Head of the International Cooperation Branch at OPCW, Mrs Xiaohui Wu, emphasised the cultivation of leadership as a critical foundation in improved chemical management, and in meeting the field’s safety and security challenges, as well as address social and environmental concerns for sustainable industry growth. Mrs Wu expressed hope that, “the expertise gained during the programme will enable future leadership in promoting the peaceful uses of chemistry in [their] respective countries, regions and worldwide”.
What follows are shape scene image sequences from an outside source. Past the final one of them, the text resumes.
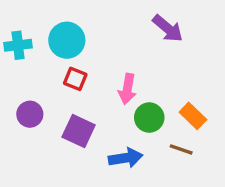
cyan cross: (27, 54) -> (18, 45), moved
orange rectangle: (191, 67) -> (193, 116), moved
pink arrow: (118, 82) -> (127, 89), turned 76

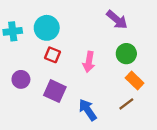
green circle: (149, 118) -> (126, 54), moved
brown line: (181, 149) -> (126, 104), turned -56
blue arrow: (126, 158) -> (88, 110), turned -115

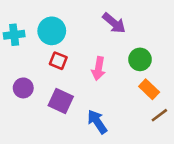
purple arrow: (117, 20) -> (114, 23), moved
brown line: (126, 104) -> (159, 115), moved

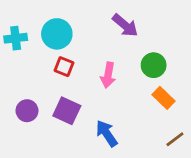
purple circle: (23, 88) -> (27, 111), moved
brown line: (159, 115) -> (175, 139), moved

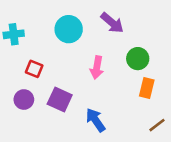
cyan circle: (57, 34) -> (69, 29), moved
red square: (64, 67) -> (34, 69), moved
orange rectangle: (164, 98) -> (147, 88), turned 60

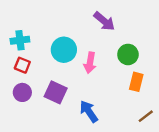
cyan circle: (69, 29) -> (64, 50), moved
cyan cross: (14, 34) -> (20, 40), moved
red square: (34, 69) -> (22, 65), moved

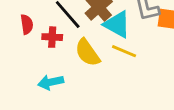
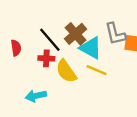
red cross: (52, 37) -> (46, 58), moved

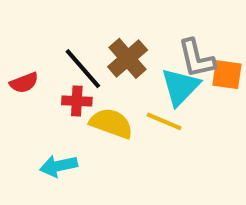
red semicircle: (16, 48) -> (24, 83), turned 77
cyan triangle: (91, 48) -> (180, 87), moved, turned 45
yellow semicircle: (66, 71) -> (111, 123), turned 145

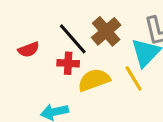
yellow line: (164, 121) -> (134, 78), turned 36
yellow semicircle: (111, 123) -> (94, 80), turned -40

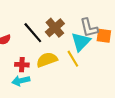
red cross: (68, 63) -> (22, 65), moved

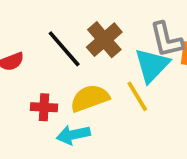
cyan arrow: (21, 81) -> (73, 135), moved

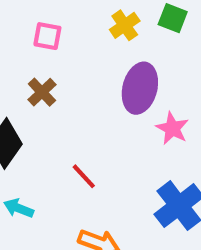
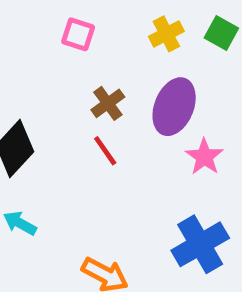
brown cross: (42, 92) -> (108, 103), moved
red line: (84, 176) -> (105, 151), moved

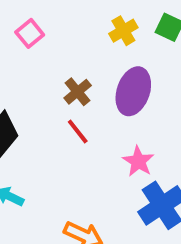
pink square: (78, 34) -> (30, 33), moved, turned 36
pink star: (204, 157) -> (138, 161), moved

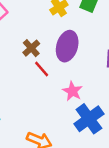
red line: (78, 132) -> (42, 69), moved

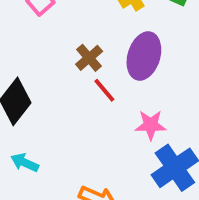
pink star: (72, 91) -> (151, 125), turned -30

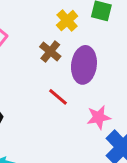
brown cross: (89, 58) -> (50, 51), moved

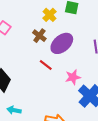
purple ellipse: (84, 65) -> (62, 43), turned 45

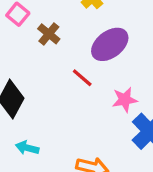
brown cross: (39, 36) -> (49, 34), moved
The course, which entered its second year, was organised in collaboration between the Organisation for the Prohibition of Chemical Weapons (OPCW) and the University of Surrey. It explored new ways of working to increase efficiency, sustainability, safety and security in the appropriate management of chemicals.
The programme included panel discussions on trends and challenges pertaining to the topics of the implementation of the Chemical Weapons Convention (CWC), international cooperation, emerging economic issues through integrated chemicals management, sustainable development in chemical educations, and the integration of chemicals management culture in laboratories.
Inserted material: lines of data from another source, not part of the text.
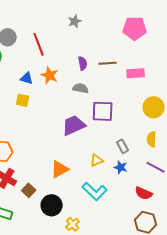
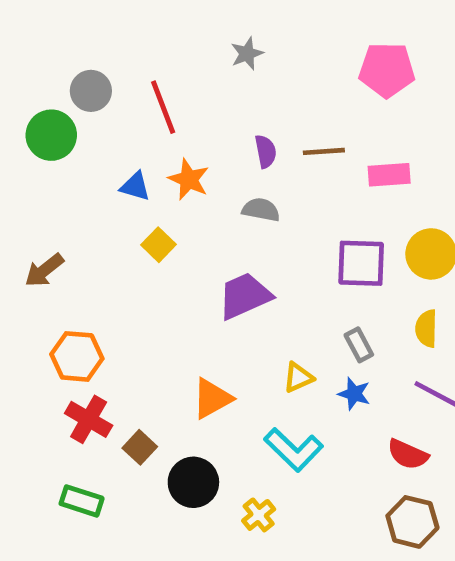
yellow square: (23, 100) -> (158, 245), moved, turned 32
purple square: (103, 111) -> (361, 263), moved
yellow cross: (73, 224) -> (259, 515), moved

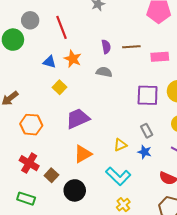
purple trapezoid: (245, 296) -> (78, 119), moved
orange hexagon: (77, 356) -> (31, 125), moved
yellow cross: (259, 515) -> (123, 205), moved

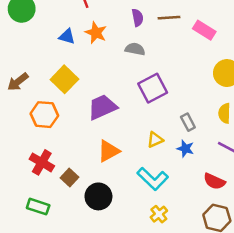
pink rectangle: (160, 57) -> (204, 30), turned 36
yellow square: (60, 87) -> (64, 79), moved, size x1.5
purple square: (148, 95) -> (153, 88), moved, turned -30

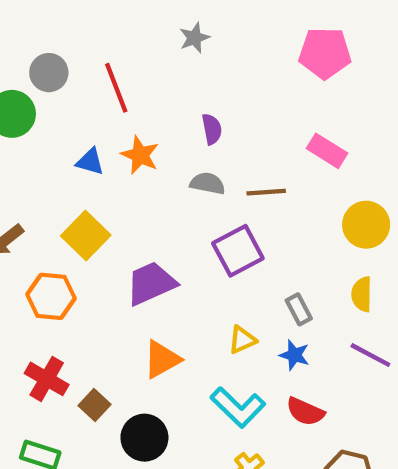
brown line: (169, 18) -> (266, 192), moved
red semicircle: (214, 181) -> (305, 412), moved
The programme also included presentations from other international organisations and associations, including CEFIC, UNEP, and OECD, which shared their experiences on integrated chemicals management.
A key feature in the programme was a field visit to a chemical pilot plant situated at the University of Surrey in which participants saw the practical application of integrated chemicals management in a modern chemical industry setting.
The programme welcomed 16 participants from Belgium, Bosnia and Herzegovina, Botswana, Chile, China, Grenada, Malaysia, Mozambique, Myanmar, Peru, Qatar, Saudi Arabia, Slovakia, Tajikistan and Uganda, who contributed their managerial experiences from government agencies, chemical industries, academia and laboratories.
As the implementing body for the Chemical Weapons Convention, the OPCW, with its 193 Member States, oversees the global endeavour to permanently eliminate chemical weapons. Since the Convention’s entry into force in 1997, it is the most successful disarmament treaty eliminating an entire class of weapons of mass destruction.
Over 96% of all chemical weapon stockpiles declared by possessor States have been destroyed under OPCW verification. For its extensive efforts in eliminating chemical weapons, the OPCW received the 2013 Nobel Peace Prize.